Rasta redet

RASTA TALK auch Rasta, Schreckensgespräch, Iyaric, Ich-Vortrag, die Sprache / Rede von Rasta (fari). Die Verwendung der Rastafari-Gemeinschaft in der Karibik, in Großbritannien, den USA und anderswo, abgeleitet von JAMAICAN CREOLE, mit Elementen aus dem Alten Testament der BIBEL und der Bewegung des schwarzen Bewusstseins. Rastafarianismus (Auch Rastafari, Rastafaria;; informell Rasta, Ras) entstand in den 1930er Jahren unter den Armen in Jamaika. Haile Selassie gilt als die Inkarnation Gottes (Jah), durch die trotz seines Todes im Jahr 1975 die Gläubigen der schwarzen Diaspora herausgenommen werden Babylon (das unterdrückerische weiße Machtsystem) in das gelobte Land Äthiopien. Seit den 1960er Jahren zählen auch junge Mittelständler zu ihrer Zahl.

Rastas lehnen sowohl STANDARD ENGLISH als auch CREOLE ab. Ihre alternative Verwendung entstand in den 1940er Jahren als Argot unter entfremdeten jungen Männern, wurde Teil der jamaikanischen Jugendkultur und war maßgeblich für das Wachstum und die Verbreitung von DUB-Gedichten und REGGAE-Musik. Ein wesentlicher syntaktischer Unterschied zu Kreolisch ist die Verwendung des betonten englischen Pronomen I (oft wiederholt für Betonung und Solidarität als Ich und Ich) Kreolisch zu ersetzen mi, die sowohl für Subjekt als auch für Objekt verwendet wird. Mi wird als Zeichen schwarzer Unterwürfigkeit gesehen, die Menschen eher zu Objekten als zu Subjekten macht. Die Form Ich und Ich kann auch für stehen we und für die Bewegung selbst:
Ich und ich müssen es genau überprüfen ... es ändert sich ... jetzt essen ich und ich jus 'Pastetchen, Hardo-Brot, von Yard (New York Magazine, 4. November 1973).

[Ich war sehr betroffen… Es hat mich verändert… Jetzt esse ich nur noch Pastetchen, Hartteigbrot aus Jamaika (ein Hinweis auf Rasta-Vegetarismus).]
Gleichzeitig weiß ich genau, warum die Führer der Gesellschaften die Realität so wenig gesehen haben.
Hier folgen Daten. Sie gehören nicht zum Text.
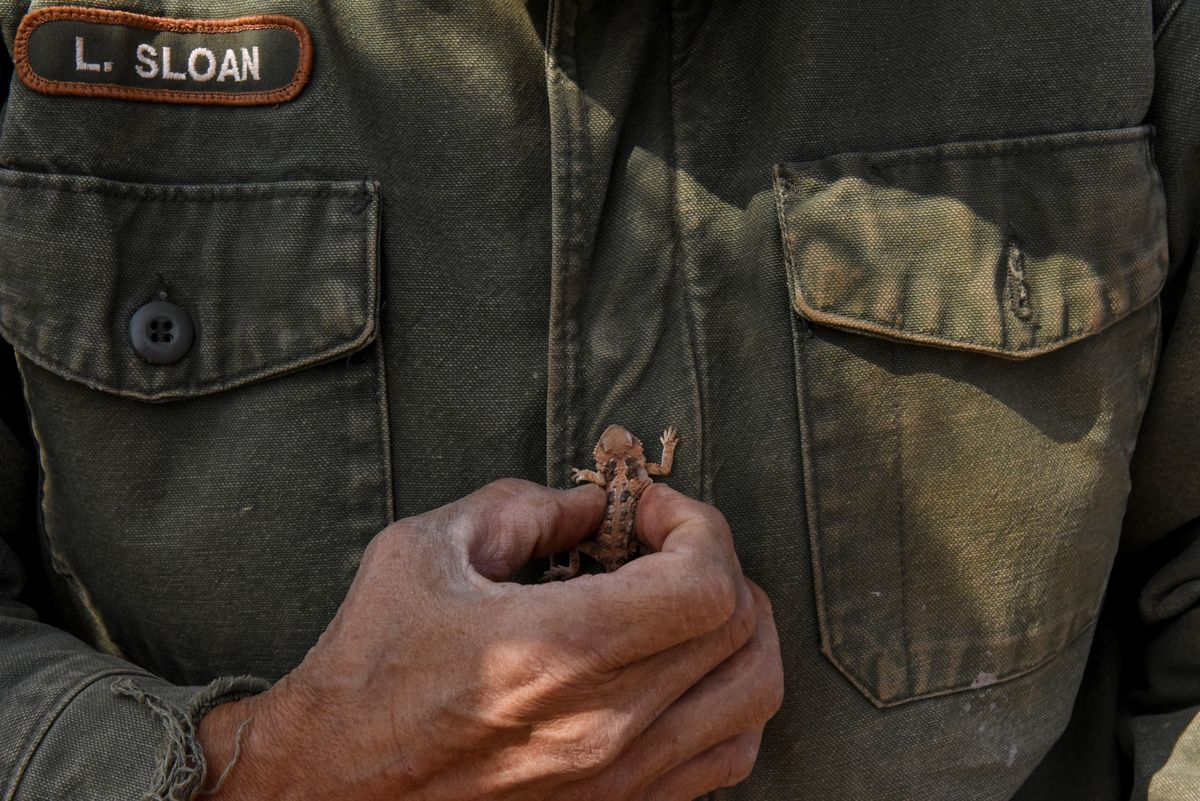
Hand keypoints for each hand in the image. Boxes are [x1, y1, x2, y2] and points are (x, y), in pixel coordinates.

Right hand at [197, 479, 782, 800]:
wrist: (333, 788)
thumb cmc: (367, 667)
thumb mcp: (424, 551)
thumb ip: (523, 508)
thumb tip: (595, 507)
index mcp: (555, 652)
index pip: (704, 584)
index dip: (696, 525)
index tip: (648, 511)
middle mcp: (603, 726)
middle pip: (738, 628)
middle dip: (715, 560)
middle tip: (659, 542)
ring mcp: (619, 781)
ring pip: (753, 693)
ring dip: (739, 626)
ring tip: (685, 598)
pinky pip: (729, 754)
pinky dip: (731, 694)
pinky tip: (684, 666)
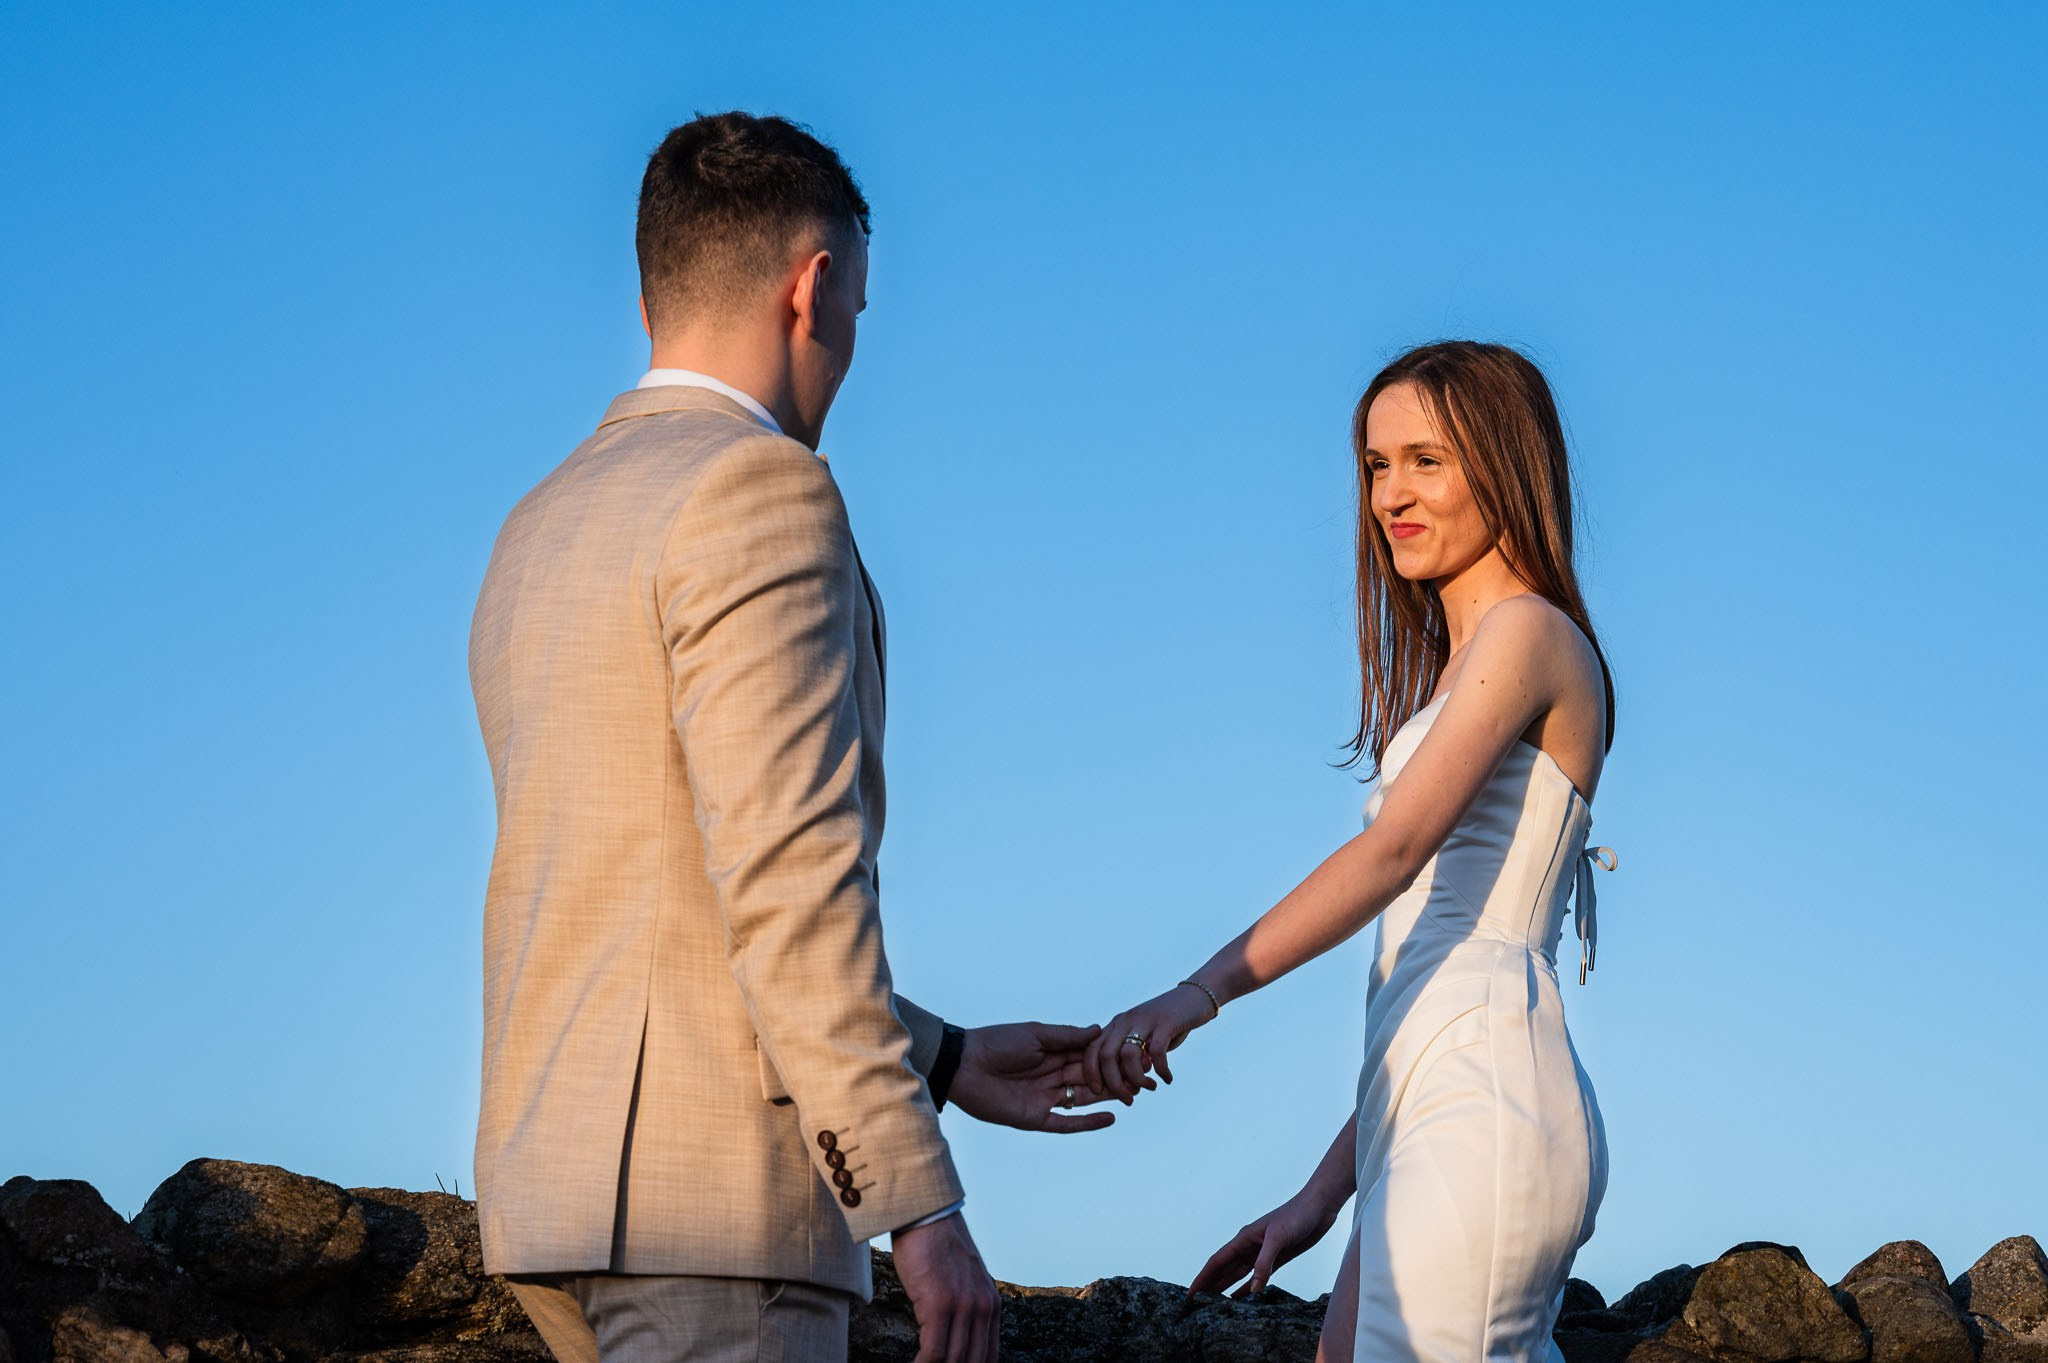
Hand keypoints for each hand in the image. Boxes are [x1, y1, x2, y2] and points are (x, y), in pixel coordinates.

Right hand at [892, 1211, 1000, 1362]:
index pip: (988, 1356)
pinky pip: (934, 1352)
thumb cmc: (936, 1246)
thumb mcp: (964, 1280)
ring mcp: (963, 1306)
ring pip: (953, 1360)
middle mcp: (984, 1307)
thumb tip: (954, 1338)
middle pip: (972, 1362)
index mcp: (992, 1304)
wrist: (926, 1214)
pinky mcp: (940, 1304)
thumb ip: (967, 1307)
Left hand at [949, 1021, 1129, 1131]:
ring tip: (1135, 1096)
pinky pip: (1066, 1123)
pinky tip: (1111, 1117)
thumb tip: (1098, 1030)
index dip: (1110, 1059)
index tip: (1136, 1055)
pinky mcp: (1035, 1118)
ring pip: (1083, 1100)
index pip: (1087, 1057)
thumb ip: (1067, 1036)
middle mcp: (1051, 1077)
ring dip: (1108, 1099)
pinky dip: (1088, 1122)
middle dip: (1116, 1080)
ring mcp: (1045, 1099)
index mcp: (1051, 1054)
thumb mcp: (1036, 1034)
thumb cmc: (996, 1042)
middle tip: (1145, 1080)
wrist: (964, 1065)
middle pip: (1090, 1080)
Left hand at [1083, 984, 1214, 1101]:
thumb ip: (1132, 1057)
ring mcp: (1144, 1020)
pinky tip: (1168, 1078)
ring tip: (1151, 1087)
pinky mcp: (1166, 1022)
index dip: (1092, 1073)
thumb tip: (1127, 1084)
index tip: (1099, 1092)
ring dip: (1137, 1079)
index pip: (1092, 1050)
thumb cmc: (1167, 1023)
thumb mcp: (1144, 1038)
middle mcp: (1126, 1021)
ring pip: (1128, 1056)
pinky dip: (1161, 1070)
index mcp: (1116, 1025)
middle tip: (1128, 1099)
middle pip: (1106, 1056)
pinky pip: (1157, 1052)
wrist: (1194, 998)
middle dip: (1114, 1084)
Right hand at [1188, 1184, 1344, 1298]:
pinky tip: (1239, 1298)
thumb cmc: (1297, 1216)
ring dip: (1224, 1287)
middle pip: (1223, 1270)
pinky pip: (1256, 1277)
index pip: (1217, 1262)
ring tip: (1212, 1304)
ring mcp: (1262, 1253)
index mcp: (1244, 1239)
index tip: (1190, 1294)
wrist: (1318, 1207)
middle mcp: (1249, 1247)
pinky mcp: (1276, 1259)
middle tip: (1196, 1305)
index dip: (1202, 1278)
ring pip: (1237, 1274)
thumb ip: (1264, 1263)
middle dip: (1209, 1285)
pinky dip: (1246, 1288)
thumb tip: (1254, 1289)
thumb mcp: (1279, 1238)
Sie halten Rasta für gefährlich für ihre Gesellschaften (Jah Bones, "Rastafari: Ein kulturelles Erwachen", Anhang zu EE Cashmore, The Rastafarians, Minority Rights Group Report 64, 1984).
Wegen seiner Bedeutung als Zeichen der Selbstachtung und Solidarität, I ersetzt oft Silben in gängigen Wörtern: Ich-Vortrag Rasta Dialekt, Iyaric (in Analogie zu Amharisch) Rasta Sprache, Ich-cient altertümlich Ich-Mann Amen, Ich-nointed gesalbt, Ich-Qualität Gleichberechtigung, Ich-wahr Hosanna, I-Thiopien Äthiopien. Andere Vokabeln sind: steuern zu behalten, zu nehmen, zu pflegen, Dreadlocks lange Haare in seilartigen Windungen getragen (um die Zugehörigkeit zur Gruppe zu kennzeichnen), synchronisieren ein Stück Reggae-Musik, rhythmischer Beat, Königin eine Freundin, Rastaman ein männlicher, erwachsener Rastafarianer, Grund schwer zu streiten, Leidende ein Ghettobewohner, getreten weggehen, gehen, Unkraut der Weisheit und Kelch (in Analogie zur Heiligen Kommunion) Marihuana, Ganja (als heiliges Kraut angesehen). Rasta Wortspiel beinhaltet die Etymologie Jah mek ya (Gott hier gemacht) für Jamaikaund die Anpassungen Blindjaret für Zigarette (ausgesprochen 'see-garet') und höher stehen bevorzugt gegen verstehen.